__Tarefa proposta 1__
Diga se cada afirmação concorda com o acórdão abaixo, respondendo sim ou não e citando literalmente as palavras do acórdão que o decidem: (a) a escritura da doação foi outorgada no dia 4 de Janeiro de 2007; (b) o réu D... é casado; (c) os documentos de fls. 166 a 233 devem ser restituídos à apresentante.

------ Bloco de texto

Acórdão nº 903/11.7TBFND.C1 de Court of Appeal of Coimbra (Portugal), 10 de Março de 2015

Magistrado ResponsávelMARIA DOMINGAS SIM
Data da Resolução10 de Março de 2015
EmissorCourt of Appeal of Coimbra (Portugal)

Processo n.º 903/11.7TBFND.C1 Documentos de fls. 166 a 233: Nada tendo a ver com os presentes autos, tendo a sua junção ficado a dever-se a manifesto lapso da autora, conforme deu conta ao Tribunal através do seu requerimento de fls. 235 (cf. ainda fls. 348), desentranhe e restitua à apresentante.

* I – Relatório Caixa A...

, c.r.l., com sede na Rua (...) , no Fundão, instaurou acção declarativa constitutiva contra B...

e mulher, C...

, residentes na (...) , Fundão, e D...

, solteiro, maior, a residir na Travessa (...) Fundão, pedindo a final que, na procedência da acção, fosse decretada a ineficácia em relação à autora da doação efectuada pelos primeiros ao segundo réu, tendo por objecto o imóvel identificado na escritura outorgada no dia 4 de Janeiro de 2007, devendo ser ordenada ao réu adquirente a restituição do aludido bem, de modo a que a autora se possa fazer pagar à custa do mesmo ou, no caso de o haver alienado, a restituição do respectivo valor.

------------
------ Entradas fornecidas

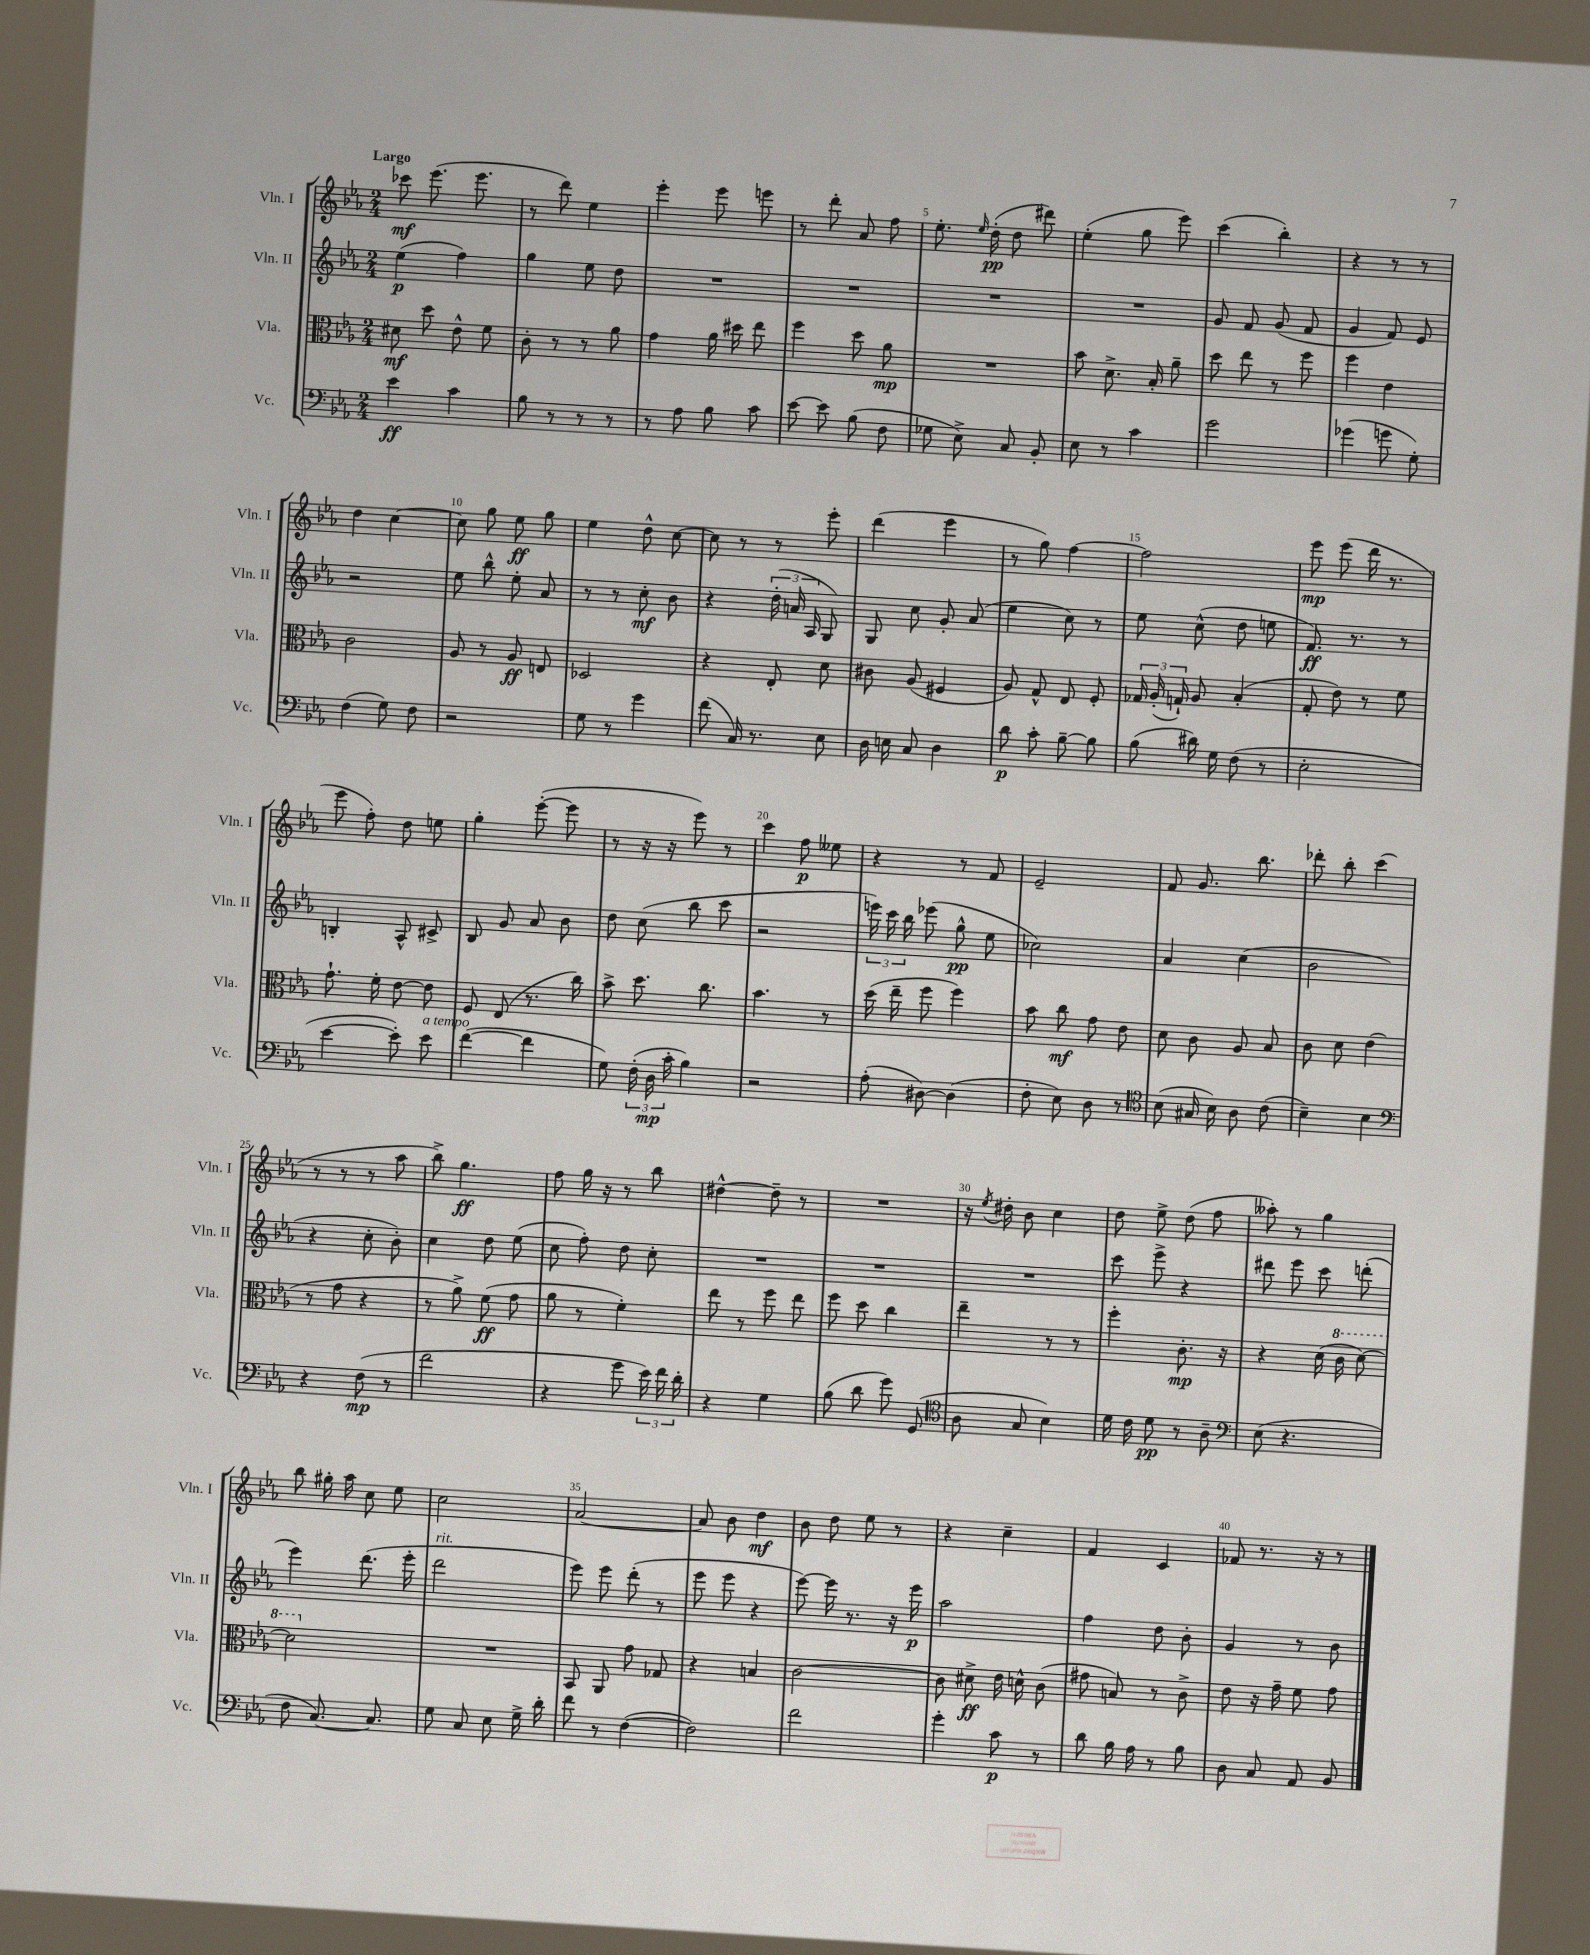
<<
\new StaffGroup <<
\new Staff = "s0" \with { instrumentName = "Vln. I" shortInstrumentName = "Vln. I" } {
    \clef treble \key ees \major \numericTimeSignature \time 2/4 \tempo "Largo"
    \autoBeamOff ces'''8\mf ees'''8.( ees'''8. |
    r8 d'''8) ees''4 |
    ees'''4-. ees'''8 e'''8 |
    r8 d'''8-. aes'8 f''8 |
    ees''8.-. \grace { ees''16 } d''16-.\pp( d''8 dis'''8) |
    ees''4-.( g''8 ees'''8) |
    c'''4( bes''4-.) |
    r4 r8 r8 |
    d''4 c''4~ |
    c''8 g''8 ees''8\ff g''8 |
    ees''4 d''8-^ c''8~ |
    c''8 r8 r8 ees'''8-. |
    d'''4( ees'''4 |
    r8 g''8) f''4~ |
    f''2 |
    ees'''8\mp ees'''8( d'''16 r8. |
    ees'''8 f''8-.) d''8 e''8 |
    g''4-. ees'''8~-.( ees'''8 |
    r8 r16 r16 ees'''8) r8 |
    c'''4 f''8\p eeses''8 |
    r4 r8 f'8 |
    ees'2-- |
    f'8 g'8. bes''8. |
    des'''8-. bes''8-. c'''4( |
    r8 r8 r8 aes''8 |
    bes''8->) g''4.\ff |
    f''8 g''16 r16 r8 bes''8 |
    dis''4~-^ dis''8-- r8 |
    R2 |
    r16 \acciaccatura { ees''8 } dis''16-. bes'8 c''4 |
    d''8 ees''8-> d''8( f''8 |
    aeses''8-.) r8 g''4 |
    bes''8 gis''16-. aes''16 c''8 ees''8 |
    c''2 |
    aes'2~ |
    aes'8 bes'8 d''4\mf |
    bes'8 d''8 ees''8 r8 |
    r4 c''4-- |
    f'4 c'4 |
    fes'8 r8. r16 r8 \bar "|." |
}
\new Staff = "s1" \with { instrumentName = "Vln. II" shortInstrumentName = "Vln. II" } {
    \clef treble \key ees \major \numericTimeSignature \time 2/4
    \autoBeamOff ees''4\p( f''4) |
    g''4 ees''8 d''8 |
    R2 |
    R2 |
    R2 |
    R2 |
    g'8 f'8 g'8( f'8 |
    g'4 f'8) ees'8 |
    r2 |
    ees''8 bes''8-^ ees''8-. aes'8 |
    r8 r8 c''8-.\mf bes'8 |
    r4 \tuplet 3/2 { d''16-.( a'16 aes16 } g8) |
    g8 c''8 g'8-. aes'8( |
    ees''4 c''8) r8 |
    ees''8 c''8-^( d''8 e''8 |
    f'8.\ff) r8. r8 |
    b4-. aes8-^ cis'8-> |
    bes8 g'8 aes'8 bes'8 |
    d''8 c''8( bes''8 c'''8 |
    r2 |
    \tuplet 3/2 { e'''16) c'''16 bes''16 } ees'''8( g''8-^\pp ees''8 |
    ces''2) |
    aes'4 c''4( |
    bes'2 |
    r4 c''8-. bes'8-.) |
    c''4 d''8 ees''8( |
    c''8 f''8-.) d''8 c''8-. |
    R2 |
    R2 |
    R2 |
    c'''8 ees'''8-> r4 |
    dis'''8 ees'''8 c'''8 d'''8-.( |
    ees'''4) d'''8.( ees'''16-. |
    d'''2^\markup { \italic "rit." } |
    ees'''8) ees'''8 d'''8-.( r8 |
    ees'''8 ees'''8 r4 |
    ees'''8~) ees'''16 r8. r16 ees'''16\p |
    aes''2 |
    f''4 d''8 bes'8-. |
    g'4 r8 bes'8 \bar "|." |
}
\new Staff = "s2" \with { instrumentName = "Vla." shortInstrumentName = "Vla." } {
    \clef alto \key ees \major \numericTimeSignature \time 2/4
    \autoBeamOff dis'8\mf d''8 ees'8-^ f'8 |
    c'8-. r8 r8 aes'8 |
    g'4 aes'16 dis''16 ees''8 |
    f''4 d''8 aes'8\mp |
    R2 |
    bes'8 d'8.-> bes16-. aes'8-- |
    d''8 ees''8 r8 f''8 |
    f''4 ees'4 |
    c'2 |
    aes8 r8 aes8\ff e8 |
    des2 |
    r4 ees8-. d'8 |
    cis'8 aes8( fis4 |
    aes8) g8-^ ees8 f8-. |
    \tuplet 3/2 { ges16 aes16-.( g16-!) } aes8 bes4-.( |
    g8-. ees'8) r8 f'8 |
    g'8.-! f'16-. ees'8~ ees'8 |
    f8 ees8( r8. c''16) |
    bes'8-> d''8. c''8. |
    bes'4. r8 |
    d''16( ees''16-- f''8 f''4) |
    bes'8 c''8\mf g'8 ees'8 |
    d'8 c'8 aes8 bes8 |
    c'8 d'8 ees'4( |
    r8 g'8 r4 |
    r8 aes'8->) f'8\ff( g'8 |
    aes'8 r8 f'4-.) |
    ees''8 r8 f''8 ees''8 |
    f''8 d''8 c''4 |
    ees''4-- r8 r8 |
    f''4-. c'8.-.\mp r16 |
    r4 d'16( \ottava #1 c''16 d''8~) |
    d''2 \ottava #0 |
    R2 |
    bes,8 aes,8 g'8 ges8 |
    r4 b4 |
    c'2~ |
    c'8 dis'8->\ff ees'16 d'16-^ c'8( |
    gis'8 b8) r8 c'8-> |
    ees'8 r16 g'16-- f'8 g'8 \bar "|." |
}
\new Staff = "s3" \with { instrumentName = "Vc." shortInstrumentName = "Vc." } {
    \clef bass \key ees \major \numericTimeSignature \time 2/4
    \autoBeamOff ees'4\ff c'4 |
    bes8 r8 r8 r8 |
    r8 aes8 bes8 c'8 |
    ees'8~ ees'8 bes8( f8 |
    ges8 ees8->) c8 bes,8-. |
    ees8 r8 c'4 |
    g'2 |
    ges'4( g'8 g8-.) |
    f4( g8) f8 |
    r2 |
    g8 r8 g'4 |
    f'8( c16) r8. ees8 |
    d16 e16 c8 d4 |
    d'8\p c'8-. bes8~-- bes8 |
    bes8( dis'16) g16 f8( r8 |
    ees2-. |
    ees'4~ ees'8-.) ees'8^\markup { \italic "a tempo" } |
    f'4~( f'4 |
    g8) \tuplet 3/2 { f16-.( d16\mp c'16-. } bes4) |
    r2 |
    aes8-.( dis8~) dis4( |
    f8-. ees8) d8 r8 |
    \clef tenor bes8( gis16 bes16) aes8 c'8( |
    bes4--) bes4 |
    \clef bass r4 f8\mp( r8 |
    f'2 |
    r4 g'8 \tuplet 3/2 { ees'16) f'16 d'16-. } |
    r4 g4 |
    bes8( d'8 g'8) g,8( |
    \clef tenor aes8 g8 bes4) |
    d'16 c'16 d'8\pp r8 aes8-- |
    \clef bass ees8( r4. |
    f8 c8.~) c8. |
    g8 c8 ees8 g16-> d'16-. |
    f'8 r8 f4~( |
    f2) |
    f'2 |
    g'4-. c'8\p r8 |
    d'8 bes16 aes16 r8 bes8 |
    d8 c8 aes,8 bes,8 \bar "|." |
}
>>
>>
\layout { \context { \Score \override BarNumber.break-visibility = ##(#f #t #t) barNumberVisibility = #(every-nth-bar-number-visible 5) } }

------------

__Tarefa proposta 2__
Duplique as linhas das entradas acima, desde o início das entradas até à linha que contém "f'8 g'8. bes''8. |", inclusive. Deixe as imagens de fora.

__Resposta completa 1__
(a) Sim: «escritura outorgada no dia 4 de Janeiro de 2007».
(b) Não: «solteiro, maior».
(c) Sim: «desentranhe e restitua à apresentante».

__Resposta completa 2__
<<
\new StaffGroup <<
\new Staff = "s0" \with { instrumentName = "Vln. I" shortInstrumentName = "Vln. I" } {
    \clef treble \key ees \major \numericTimeSignature \time 2/4 \tempo "Largo"
    \autoBeamOff ces'''8\mf ees'''8.( ees'''8. |
    r8 d'''8) ees''4 |
    ees'''4-. ees'''8 e'''8 |
    r8 d'''8-. aes'8 f''8 |
    ees''8.-. \grace { ees''16 } d''16-.\pp( d''8 dis'''8) |
    ees''4-.( g''8 ees'''8) |
    c'''4( bes''4-.) |
    r4 r8 r8 |
    d''4 c''4~ |
    c''8 g''8 ees''8\ff g''8 |
    ees''4 d''8-^ c''8~ |
    c''8 r8 r8 ees'''8-. |
    d'''4( ees'''4 |
    r8 g''8) f''4~ |
    f''2 |
    ees'''8\mp ees'''8( d'''16 r8. |
    ees'''8 f''8-.) d''8 e''8 |
    g''4-. ees'''8~-.( ees'''8 |
    r8 r16 r16 ees'''8) r8 |
    c'''4 f''8\p eeses''8 |
    r4 r8 f'8 |
    ees'2-- |
    f'8 g'8. bes''8. |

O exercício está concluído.